(Image Comics, 2014)
Writer - Jason Aaron
Art and Color - Jason Latour
Letters – Jared K. Fletcher
Color Asst. – Rico Renzi
Grab a beer, some BBQ’d ribs, and turn up that high school football game, it’s Wednesday, and in comic book land, that means a new issue of Southern Bastards.
I reviewed issue 1 last month, and stick by my original synopsis. This book is Walking Tall mashed together with Gran Turino. Picture an aged Rock yelling at kids to get off his dead father’s lawn, and that about sums up a general first impression.
Jason Aaron and Jared K. Fletcher present Southern Bastards #2, an expansion on the original, a build up of tension, all leading to the inevitable. We know what’s going on here, we see the trajectory, and we love every second of it.
Earl Tubb has returned home to liquidate the remains of his father’s estate. A house that no one lives in and enough small possessions to fill a very small U-haul are all that is left of the once great Sheriff “Big” Bert Tubb. He was a legend in the county, the man that brought peace back and held it squirming in his fist.
What I love about this, besides the impending sh*t storm, is that Jason Aaron has perfectly captured small town life. This isn’t just a picture of a southern town, this is all small towns. I’m from about as far north away from the south as you can get, barring Alaska, and still be in the country, and this feels like it could be my hometown. (Add snow, and parkas, and those furry earflap hats.) His portrait of the elevation of football to a cult-like status is not just southern, it’s small town America. What high school senior football star doesn’t feel like he is the biggest ant on the hill? What about his cadre? The quarterback’s inner circle? Are they not small town royalty, especially when they’re on a winning streak? Bring home a state title, and what have you then? The anthill expanded. Aaron has a knack for little details that bring out the inter-connectedness of a small town, i.e., the current sheriff played for the coach. It all comes back to Coach Boss. That too, is typical small-town football.

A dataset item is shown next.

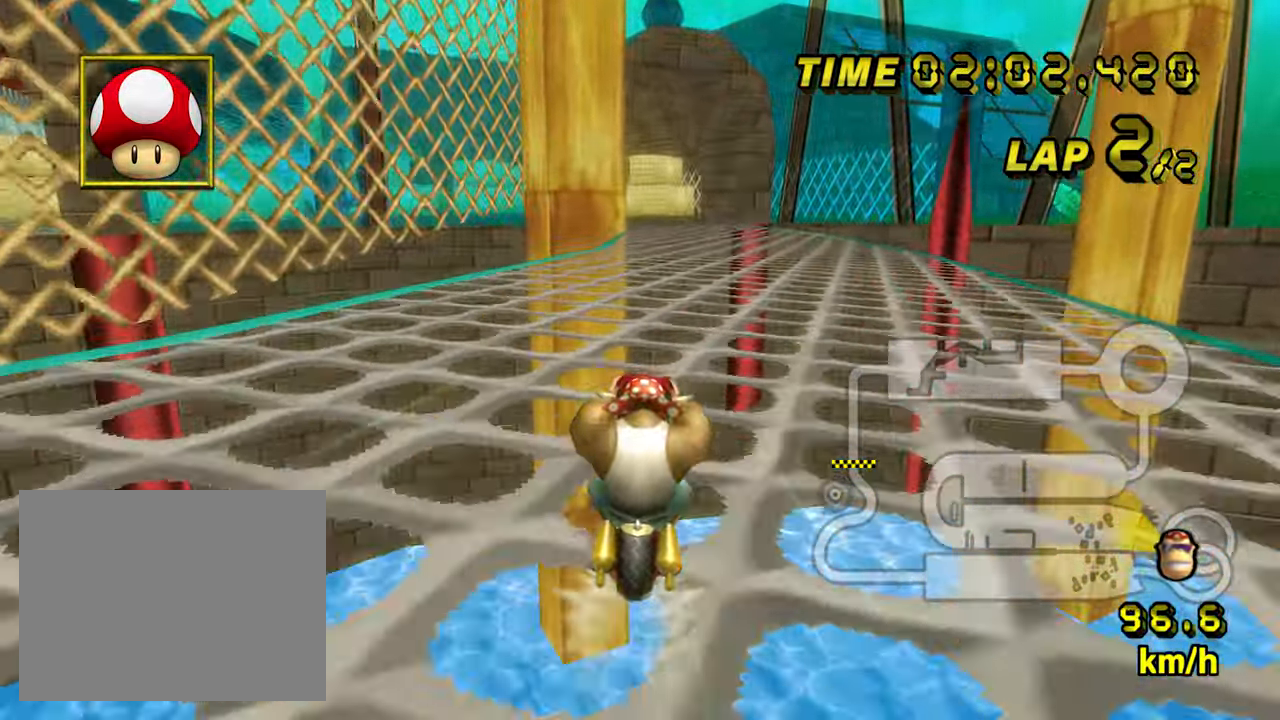
{"dt_ms": 500, "buttons": ["A"], "left_stick": "center", "events": []}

So Earl has returned. This whole issue, including the crime reported and ignored, is leading up to the end of issue #2, when Earl will make a decision regarding his involvement with Craw County politics. Will he drive his “Y’all Haul” away into the night, or reach for that squirmy wormy peace and try to wrangle it like his father did? I’m assuming you can guess the answer. What comic ever has only two issues?
I love the style in which this is drawn. Having the colorist and artist be one and the same makes for a unique perfect expression. Jason LaTour knows what he wants on the page in terms of form and color, and it’s up to him to make it happen. If he wants the panels dark, they’re dark. It’s a great way to show the artists’ vision, exactly as he wanted it. There is no loss of translation.
Southern Bastards continues to be greatly entertaining. I know where it’s going, but that doesn’t lessen the enjoyment. Imagine it’s a car trip. You’re heading to Birmingham, Alabama. Your GPS is voiced by two bastardic Jasons, and they take you through the winding, tree covered lanes and back roads. You know your destination, but the trip is still fun. And who knows where you’ll stop for lunch?
Brad Gischia is a writer and artist living in the frozen Upper Peninsula of Michigan. He is married and has three kids and a dog, who all put up with his incessant prattling about comic books.